— Work instructions —
Taking the lines below one at a time, count those with the string "Merge" and give the result alone.

%%

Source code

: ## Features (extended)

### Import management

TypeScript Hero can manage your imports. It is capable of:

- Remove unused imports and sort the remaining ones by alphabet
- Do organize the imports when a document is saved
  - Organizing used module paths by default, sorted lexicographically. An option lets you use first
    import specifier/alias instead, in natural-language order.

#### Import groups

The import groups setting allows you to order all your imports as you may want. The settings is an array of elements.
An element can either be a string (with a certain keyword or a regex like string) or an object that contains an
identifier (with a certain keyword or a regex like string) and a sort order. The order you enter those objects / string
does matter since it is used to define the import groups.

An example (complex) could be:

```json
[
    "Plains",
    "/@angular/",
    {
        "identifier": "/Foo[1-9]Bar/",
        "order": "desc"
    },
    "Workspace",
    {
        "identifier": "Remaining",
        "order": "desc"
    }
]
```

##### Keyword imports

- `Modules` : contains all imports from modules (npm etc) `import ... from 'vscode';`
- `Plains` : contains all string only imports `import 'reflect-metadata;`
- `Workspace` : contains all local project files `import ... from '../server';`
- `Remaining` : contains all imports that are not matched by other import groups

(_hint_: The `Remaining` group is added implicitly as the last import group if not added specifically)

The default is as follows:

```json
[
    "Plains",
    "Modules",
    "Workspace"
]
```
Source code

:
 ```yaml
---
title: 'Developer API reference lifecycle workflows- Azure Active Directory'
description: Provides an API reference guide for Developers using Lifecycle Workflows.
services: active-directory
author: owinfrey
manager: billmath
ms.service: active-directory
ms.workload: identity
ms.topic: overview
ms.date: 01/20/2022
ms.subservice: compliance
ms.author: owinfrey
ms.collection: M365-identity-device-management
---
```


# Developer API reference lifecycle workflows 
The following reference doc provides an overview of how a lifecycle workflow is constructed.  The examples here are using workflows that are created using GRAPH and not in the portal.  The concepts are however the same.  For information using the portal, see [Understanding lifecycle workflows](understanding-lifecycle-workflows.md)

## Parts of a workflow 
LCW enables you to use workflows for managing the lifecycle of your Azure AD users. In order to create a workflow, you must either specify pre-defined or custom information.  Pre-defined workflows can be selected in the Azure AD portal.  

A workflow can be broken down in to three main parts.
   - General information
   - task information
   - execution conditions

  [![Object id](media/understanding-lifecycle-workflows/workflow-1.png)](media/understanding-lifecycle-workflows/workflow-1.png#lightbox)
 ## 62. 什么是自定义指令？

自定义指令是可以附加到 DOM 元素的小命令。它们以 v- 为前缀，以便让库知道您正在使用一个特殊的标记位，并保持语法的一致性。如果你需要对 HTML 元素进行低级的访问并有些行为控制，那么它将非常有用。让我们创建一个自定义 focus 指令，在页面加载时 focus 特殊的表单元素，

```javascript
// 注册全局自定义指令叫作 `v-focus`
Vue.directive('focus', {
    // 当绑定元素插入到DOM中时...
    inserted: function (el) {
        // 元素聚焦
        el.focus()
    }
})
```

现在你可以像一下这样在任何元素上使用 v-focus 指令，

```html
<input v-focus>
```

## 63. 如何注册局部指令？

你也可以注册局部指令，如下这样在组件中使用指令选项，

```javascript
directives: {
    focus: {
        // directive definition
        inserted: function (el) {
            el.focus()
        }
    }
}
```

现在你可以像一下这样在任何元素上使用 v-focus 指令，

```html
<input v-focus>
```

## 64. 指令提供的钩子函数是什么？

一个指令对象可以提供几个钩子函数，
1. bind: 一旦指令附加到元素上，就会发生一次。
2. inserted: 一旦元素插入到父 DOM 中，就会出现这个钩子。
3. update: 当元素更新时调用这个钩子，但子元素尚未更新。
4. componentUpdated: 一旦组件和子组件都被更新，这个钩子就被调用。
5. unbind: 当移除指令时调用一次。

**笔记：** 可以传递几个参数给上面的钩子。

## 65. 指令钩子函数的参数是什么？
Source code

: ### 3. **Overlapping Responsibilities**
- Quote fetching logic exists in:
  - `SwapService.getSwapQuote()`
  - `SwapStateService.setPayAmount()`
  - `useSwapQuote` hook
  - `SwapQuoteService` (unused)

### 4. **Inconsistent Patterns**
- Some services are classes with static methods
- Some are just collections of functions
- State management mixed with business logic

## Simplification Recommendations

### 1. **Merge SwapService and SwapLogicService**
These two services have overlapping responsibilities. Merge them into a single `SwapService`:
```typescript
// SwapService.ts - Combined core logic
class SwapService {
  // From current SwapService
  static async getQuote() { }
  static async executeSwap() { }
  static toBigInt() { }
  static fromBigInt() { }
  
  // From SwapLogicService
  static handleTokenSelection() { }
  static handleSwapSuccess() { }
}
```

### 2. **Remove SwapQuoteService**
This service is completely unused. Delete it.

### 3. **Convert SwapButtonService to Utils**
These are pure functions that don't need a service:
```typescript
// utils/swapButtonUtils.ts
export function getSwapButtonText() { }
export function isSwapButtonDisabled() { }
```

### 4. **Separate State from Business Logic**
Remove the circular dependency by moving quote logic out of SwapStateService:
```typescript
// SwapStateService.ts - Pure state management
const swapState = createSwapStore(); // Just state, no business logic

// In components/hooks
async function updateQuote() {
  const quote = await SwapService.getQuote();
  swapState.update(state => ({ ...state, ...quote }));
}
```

%%

— The completed task —
2